→ ACTIVITY
A faithful copy of the data below is required, leaving out every picture.

→ ENTRIES SUPPLIED
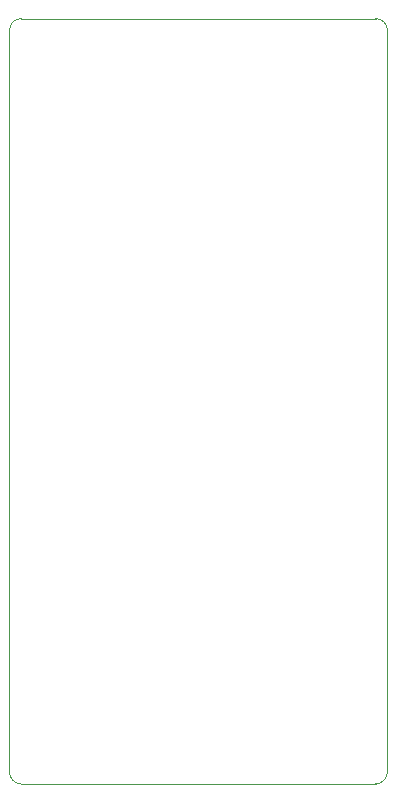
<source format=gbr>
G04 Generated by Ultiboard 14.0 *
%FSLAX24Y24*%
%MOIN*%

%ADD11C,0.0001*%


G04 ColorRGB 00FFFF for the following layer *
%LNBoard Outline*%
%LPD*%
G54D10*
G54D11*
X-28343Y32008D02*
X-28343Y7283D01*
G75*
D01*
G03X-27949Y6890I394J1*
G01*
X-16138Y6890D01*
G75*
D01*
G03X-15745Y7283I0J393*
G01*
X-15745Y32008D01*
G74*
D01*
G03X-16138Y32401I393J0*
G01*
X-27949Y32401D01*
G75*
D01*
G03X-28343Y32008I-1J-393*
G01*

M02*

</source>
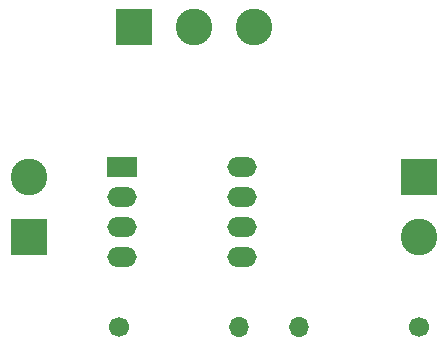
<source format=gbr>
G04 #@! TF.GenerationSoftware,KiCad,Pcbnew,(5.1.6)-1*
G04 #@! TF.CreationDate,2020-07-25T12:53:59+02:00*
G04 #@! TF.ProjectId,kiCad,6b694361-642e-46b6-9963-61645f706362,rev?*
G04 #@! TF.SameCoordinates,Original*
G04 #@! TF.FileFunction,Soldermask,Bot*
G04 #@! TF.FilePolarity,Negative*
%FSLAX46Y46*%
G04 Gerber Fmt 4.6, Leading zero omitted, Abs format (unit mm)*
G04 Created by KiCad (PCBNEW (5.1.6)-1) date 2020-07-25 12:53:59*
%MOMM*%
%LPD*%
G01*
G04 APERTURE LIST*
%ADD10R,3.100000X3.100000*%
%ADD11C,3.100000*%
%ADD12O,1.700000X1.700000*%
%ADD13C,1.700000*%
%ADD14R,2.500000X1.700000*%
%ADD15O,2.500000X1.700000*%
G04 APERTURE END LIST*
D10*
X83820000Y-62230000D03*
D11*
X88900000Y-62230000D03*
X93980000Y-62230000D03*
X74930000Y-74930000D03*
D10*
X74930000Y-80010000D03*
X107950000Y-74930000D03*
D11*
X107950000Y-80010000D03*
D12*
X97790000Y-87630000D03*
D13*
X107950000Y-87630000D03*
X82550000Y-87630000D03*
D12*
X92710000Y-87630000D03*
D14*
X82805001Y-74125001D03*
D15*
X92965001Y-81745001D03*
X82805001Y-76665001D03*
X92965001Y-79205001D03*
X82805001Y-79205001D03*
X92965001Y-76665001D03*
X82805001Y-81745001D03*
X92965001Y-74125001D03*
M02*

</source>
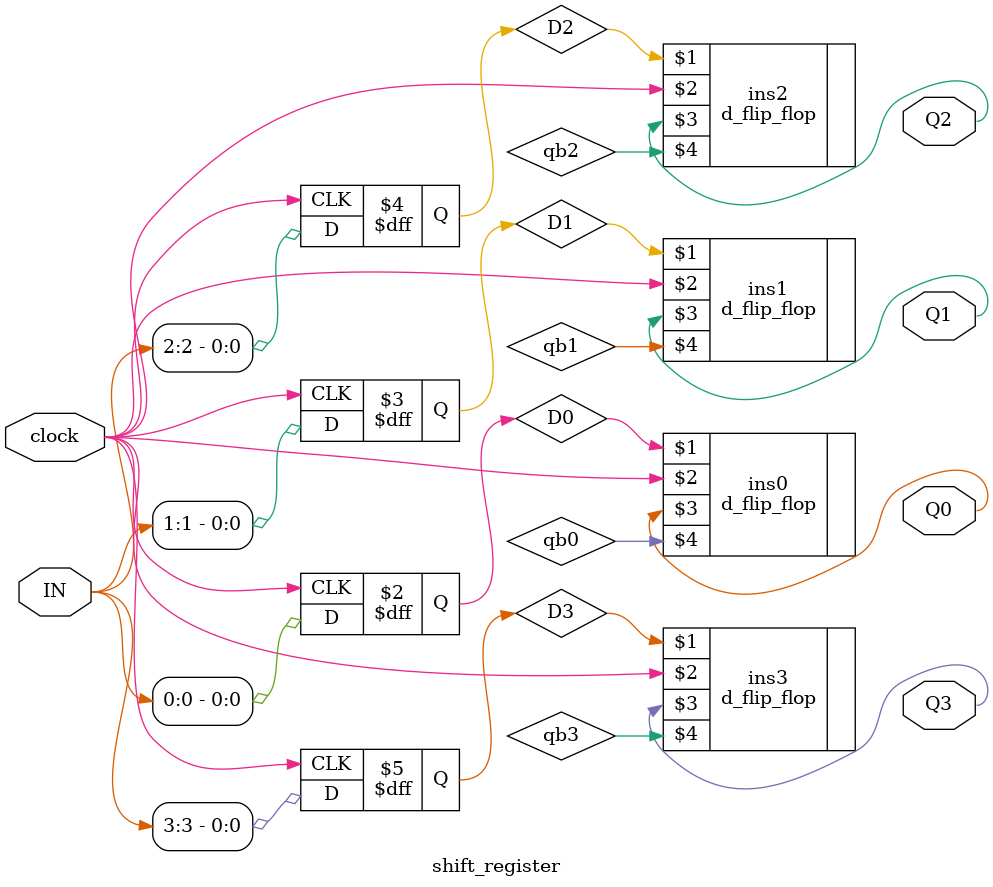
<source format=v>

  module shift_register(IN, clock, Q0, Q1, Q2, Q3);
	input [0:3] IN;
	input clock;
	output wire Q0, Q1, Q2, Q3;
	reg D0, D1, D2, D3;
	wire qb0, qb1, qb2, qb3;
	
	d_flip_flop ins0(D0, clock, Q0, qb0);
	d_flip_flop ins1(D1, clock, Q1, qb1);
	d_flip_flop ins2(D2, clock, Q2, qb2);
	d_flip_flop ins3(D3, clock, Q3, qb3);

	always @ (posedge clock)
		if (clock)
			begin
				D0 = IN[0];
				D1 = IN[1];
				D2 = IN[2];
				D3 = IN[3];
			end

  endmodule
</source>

→ SOLVED PROBLEM
<source format=gbr>
G04 Generated by Ultiboard 14.0 *
%FSLAX24Y24*%
%MOIN*%

%ADD11C,0.0001*%


G04 ColorRGB 00FFFF for the following layer *
%LNBoard Outline*%
%LPD*%
G54D10*
G54D11*
X-28343Y32008D02*
X-28343Y7283D01*
G75*
D01*
G03X-27949Y6890I394J1*
G01*
X-16138Y6890D01*
G75*
D01*
G03X-15745Y7283I0J393*
G01*
X-15745Y32008D01*
G74*
D01*
G03X-16138Y32401I393J0*
G01*
X-27949Y32401D01*
G75*
D01*
G03X-28343Y32008I-1J-393*
G01*

M02*

</source>
<source format=gbr>
G04 #@! TF.GenerationSoftware,KiCad,Pcbnew,(5.1.6)-1*
G04 #@! TF.CreationDate,2020-07-25T12:53:59+02:00*
G04 #@! TF.ProjectId,kiCad,6b694361-642e-46b6-9963-61645f706362,rev?*
G04 #@! TF.SameCoordinates,Original*
G04 #@! TF.FileFunction,Soldermask,Bot*
G04 #@! TF.FilePolarity,Negative*
%FSLAX46Y46*%
G04 Gerber Fmt 4.6, Leading zero omitted, Abs format (unit mm)*
G04 Created by KiCad (PCBNEW (5.1.6)-1) date 2020-07-25 12:53:59*
%MOMM*%
%LPD*%
G01*
G04 APERTURE LIST*
%ADD10R,3.100000X3.100000*%
%ADD11C,3.100000*%
%ADD12O,1.700000X1.700000*%
%ADD13C,1.700000*%
%ADD14R,2.500000X1.700000*%
%ADD15O,2.500000X1.700000*%
G04 APERTURE END LIST*
D10*
X83820000Y-62230000D03*
D11*
X88900000Y-62230000D03*
X93980000Y-62230000D03*
X74930000Y-74930000D03*
D10*
X74930000Y-80010000D03*
X107950000Y-74930000D03*
D11*
X107950000Y-80010000D03*
D12*
X97790000Y-87630000D03*
D13*
X107950000Y-87630000D03*
X82550000Y-87630000D03*
D12*
X92710000Y-87630000D03*
D14*
X82805001Y-74125001D03*
D15*
X92965001Y-81745001D03*
X82805001Y-76665001D03*
X92965001Y-79205001D03*
X82805001Y-79205001D03*
X92965001Y-76665001D03*
X82805001Y-81745001D03*
X92965001Y-74125001D03*
M02*

</source>
<source format=v>

  module shift_register(IN, clock, Q0, Q1, Q2, Q3);
	input [0:3] IN;
	input clock;
	output wire Q0, Q1, Q2, Q3;
	reg D0, D1, D2, D3;
	wire qb0, qb1, qb2, qb3;
	
	d_flip_flop ins0(D0, clock, Q0, qb0);
	d_flip_flop ins1(D1, clock, Q1, qb1);
	d_flip_flop ins2(D2, clock, Q2, qb2);
	d_flip_flop ins3(D3, clock, Q3, qb3);

	always @ (posedge clock)
		if (clock)
			begin
				D0 = IN[0];
				D1 = IN[1];
				D2 = IN[2];
				D3 = IN[3];
			end

  endmodule
</source>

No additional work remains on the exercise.